Re: How to handle ChannelFullException

Posted by Sverre Bakke <sv...@gmail.com>.
Hi,

Thanks for your feedback. I can of course switch to the multiport one
if the plain one is not maintained.

Back to the ChannelFullException issue. I can increase the channel
size, but the basic problem remains.. as long as the syslog client is
faster than the Flume sink, then this exception will occur and data
would be lost... I really believe that blocking so that the syslog
client must wait to send more data is the way to go for a robust
solution.

Lets assume that the syslog client reads batches of events e.g. from
file and send these as fast as possible to the Flume multiport tcp
syslog source. In such cases, the average event per second rate would
be medium, while in practice, there would be huge spikes where the
client would deliver as fast as possible. Instead of asking the client
to "slow down", Flume would accept the events and drop them. This
forces me as an admin to monitor the logs and try to guess which
events were dropped. If this happens, I can have a reliable and
persistent channel configured, but events will still be dropped thus
undermining the entire solution.

### Task requirements
**a)** Print the part of the forum post on ChannelFullException starting with "Lets assume that" and going on through "the entire solution.", word for word.
**b)** Proceed with the forum post about handling ChannelFullException, picking up right after its last sentence.

[Page-level text extractions]
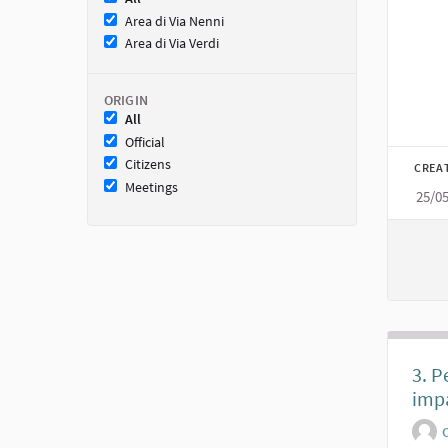
Area di Via Nenni
Area di Via Verdi
ORIGIN
All
Official
Citizens
CREA
Meetings
25/0
3. P
imp
O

### Answers for each item
**a)**
Lets assume that the syslog client reads batches of events e.g. from
file and send these as fast as possible to the Flume multiport tcp
syslog source. In such cases, the average event per second rate would
be medium, while in practice, there would be huge spikes where the
client would deliver as fast as possible. Instead of asking the client
to "slow down", Flume would accept the events and drop them. This
forces me as an admin to monitor the logs and try to guess which
events were dropped. If this happens, I can have a reliable and
persistent channel configured, but events will still be dropped thus
undermining the entire solution.

**b)**
On Thu, Jan 29, 2015 at 4:56 PM, Jeff Lord <jl...@cloudera.com> wrote:
> Have you considered increasing the size of the memory channel? I haven't
> played with Kafka sink much but in regards to hdfs we often add sinks which
> can help to increase the flow of the channel.
> The multi port Syslog source is the way to go here as it will give better
> performance. We should probably go ahead and deprecate the vanilla syslog
> source.
>
>
> On Thursday, January 29, 2015, Sverre Bakke <sv...@gmail.com> wrote:
>>
>> Hi,
>>
>> I have a syslogtcp source using a default memory channel and Kafka
>> sink. When producing data as fast as possible (3000 syslog events in a
>> second), the source seems to accept all the data, but will crash due
>> to ChannelFullException when adding the event to the channel.
>>
>> Is there any way to throttle or otherwise wait receiving more syslog
>> events before channel is available again rather than crashing because
>> the channel is full? I would prefer that Flume would accept syslog
>> events slower rather than crashing and dropping events.
>>
>> 29 Jan 2015 16:26:56,721 ERROR [New I/O  worker #2]
>>
>> (org.apache.flume.source.SyslogTcpSource$syslogTcpHandler.messageReceived:94)
>>  - Error writting to channel, event dropped
>>
>> Also, the syslogtcp seems to keep the syslog headers regardless of the
>> keepFields setting, is there any common reason for why this might
>> happen? In contrast, the multiport syslog tcp listener works as
>> expected with this particular setting.

Re: How to handle ChannelFullException

Posted by Jeff Lord <jl...@cloudera.com>.
Have you considered increasing the size of the memory channel? I haven't
played with Kafka sink much but in regards to hdfs we often add sinks which
can help to increase the flow of the channel.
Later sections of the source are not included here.